Comparison to competition
NEB’s Q5 SDM Kit delivers higher transformation efficiency than Agilent’s QuikChange® SDM Kit
Results from a substitution reaction (4 nt) using the back-to-back Control SDM Primer Mix and Control SDM Plasmid (6.7 kb) are shown, along with results from a 12 nt deletion experiment (5.8 kb plasmid) and an 18 nt insertion experiment (7.0 kb plasmid). In all three cases, over 90% of the resultant colonies had incorporated the desired mutation(s). Results are normalized to total transformants if cells were not diluted prior to plating. For comparison, the same substitution reaction (4 nt) was performed with the QuikChange Lightning Site-Directed Mutagenesis Kit (Agilent) following Agilent’s protocol and using Agilent’s primer design tool to design overlapping primers. *Note that the QuikChange kit does not accommodate deletions and insertions of this size, so no comparison could be made for these experiments.

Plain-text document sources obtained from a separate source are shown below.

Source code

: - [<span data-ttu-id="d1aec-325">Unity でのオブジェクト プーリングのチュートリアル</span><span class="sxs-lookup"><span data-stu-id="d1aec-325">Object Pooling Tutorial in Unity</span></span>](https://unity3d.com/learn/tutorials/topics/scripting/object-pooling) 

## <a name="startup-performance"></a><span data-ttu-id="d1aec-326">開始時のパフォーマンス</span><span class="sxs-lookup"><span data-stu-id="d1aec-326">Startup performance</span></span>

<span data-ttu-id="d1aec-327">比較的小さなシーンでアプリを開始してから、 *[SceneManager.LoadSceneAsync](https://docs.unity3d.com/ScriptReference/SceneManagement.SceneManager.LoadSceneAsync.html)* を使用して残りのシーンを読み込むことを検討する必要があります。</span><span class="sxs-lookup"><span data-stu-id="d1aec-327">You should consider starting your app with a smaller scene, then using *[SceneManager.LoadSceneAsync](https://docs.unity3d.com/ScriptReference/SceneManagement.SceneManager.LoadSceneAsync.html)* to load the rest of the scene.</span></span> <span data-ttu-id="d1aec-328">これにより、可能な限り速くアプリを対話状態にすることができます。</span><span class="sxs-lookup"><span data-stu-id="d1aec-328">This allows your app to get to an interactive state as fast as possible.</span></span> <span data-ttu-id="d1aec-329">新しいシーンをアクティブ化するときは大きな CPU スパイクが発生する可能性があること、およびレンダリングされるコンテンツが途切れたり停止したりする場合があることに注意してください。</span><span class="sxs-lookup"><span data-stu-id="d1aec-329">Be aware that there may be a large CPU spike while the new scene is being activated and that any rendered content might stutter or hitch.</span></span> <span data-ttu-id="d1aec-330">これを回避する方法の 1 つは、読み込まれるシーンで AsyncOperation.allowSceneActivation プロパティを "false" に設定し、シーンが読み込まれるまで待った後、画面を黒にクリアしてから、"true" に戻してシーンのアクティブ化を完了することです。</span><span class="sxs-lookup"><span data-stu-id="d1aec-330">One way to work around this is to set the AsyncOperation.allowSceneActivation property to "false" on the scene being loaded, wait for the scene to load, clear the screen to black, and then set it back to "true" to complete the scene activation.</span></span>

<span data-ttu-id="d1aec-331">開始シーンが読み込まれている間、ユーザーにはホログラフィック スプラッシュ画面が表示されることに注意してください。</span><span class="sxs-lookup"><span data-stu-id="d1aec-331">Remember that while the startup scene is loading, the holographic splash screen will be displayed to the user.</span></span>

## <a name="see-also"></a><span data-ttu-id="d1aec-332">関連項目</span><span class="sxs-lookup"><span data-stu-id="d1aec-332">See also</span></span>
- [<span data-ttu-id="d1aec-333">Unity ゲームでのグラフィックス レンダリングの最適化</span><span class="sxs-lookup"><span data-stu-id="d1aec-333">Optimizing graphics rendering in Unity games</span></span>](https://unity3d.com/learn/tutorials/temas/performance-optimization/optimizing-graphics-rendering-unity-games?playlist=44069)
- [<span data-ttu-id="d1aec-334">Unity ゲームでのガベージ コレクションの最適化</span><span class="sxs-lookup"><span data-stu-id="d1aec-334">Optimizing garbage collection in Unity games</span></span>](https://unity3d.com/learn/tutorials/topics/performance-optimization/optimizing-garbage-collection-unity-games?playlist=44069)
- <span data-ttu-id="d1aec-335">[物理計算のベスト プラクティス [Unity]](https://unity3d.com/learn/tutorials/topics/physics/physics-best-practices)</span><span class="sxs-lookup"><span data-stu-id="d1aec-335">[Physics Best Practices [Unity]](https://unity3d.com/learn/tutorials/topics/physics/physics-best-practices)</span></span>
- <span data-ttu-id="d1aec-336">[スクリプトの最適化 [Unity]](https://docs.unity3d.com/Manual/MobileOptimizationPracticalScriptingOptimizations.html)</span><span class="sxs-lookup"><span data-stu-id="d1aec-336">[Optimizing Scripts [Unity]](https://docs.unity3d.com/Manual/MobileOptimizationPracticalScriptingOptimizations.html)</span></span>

NEB’s Q5 SDM Kit produces a higher yield of correct transformants than the Agilent QuikChange Kit
The substitution reaction (4 nt) using the back-to-back Control SDM Primer Mix and Control SDM Plasmid (6.7 kb) was performed with various amounts of plasmid template as indicated. For comparison, the same experiment was performed with the QuikChange Lightning Site-Directed Mutagenesis Kit (Agilent) following Agilent’s protocol and using Agilent’s primer design tool to design overlapping primers. Results are normalized to total transformants if cells were not diluted prior to plating. Although successful experiments are possible outside this range, we recommend using between 0.1 and 100 ng of plasmid to achieve robust results.